Autonomy and self-organization are essential characteristics of future production systems. Combined with these concepts, and to produce customized products, with a high reactivity to meet demand, it is important to implement new principles of planning, scheduling, piloting and control. However, limiting the ability of systems to be flexible and adaptable through the improvement of their operation or production control functions leads us to play on other potentialities such as interactions between functions, autonomy and system dynamics. This is mainly due to the increasing difficulties encountered in solving problems of scheduling, synchronization and development of the right ranges: as everyone knows, it is indeed very difficult to determine good scheduling in multi-product processes and multi-processes under conditions of nonlinearity and uninterpretable discontinuities.
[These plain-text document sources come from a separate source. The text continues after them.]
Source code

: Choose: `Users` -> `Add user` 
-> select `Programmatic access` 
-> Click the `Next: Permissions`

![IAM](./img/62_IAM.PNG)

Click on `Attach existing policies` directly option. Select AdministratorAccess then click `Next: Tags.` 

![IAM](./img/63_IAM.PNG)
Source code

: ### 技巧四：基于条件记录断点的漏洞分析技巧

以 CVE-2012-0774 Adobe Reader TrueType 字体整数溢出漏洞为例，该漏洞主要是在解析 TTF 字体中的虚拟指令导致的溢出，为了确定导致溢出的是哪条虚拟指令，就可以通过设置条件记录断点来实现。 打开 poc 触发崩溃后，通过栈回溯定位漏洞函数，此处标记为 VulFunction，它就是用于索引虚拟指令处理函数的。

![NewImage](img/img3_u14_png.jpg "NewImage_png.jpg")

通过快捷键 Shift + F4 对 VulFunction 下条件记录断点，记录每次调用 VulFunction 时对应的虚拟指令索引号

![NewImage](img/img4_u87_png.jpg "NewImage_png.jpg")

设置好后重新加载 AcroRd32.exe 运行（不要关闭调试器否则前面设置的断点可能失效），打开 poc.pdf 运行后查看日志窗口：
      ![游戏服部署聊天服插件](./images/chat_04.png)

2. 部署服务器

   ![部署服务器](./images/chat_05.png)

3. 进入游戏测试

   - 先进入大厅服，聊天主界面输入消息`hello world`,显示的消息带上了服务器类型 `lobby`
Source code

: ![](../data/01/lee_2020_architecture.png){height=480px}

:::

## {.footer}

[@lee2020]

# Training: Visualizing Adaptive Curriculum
Of course, there has long been an attempt to simplify processes and improve their flexibility by developing increasingly complicated strategies and algorithms (in a study conducted in 1993 in the industry, more than 430 scheduling algorithms corresponding to specific problems had been identified, around the production control community, by our team in IBM. Some of them are now considered as algorithms for AI; this demonstrates the many various approaches in machine learning and solution elaboration in planning and scheduling). The question then is: should we continue to try to solve each new problem in a traditional way? How far will we go in the level of complexity to be understood? Can we not work on new and more original approaches? Can we not take better advantage of the intrinsic properties of the systems concerned? How can we exploit new architectures or properties? Here again, we are tackling a new paradigm, which will be part of the familiar domains to come and which are called: fractal factory, virtual factory, agile manufacturing, etc.
Future production systems will not only have to be adaptable, but also have to be able to change the configuration of their own structure as well as the structure and functional principles of the production system itself. Thus, production systems will have to be reconfigurable, self-reconfiguring or scalable, which implies notions of modularity, autonomy and self-organization. This means that they are able to allocate, by their own means, the right resources, the right control and monitoring system, assign the right tasks at the right time to each cell and define the right priorities.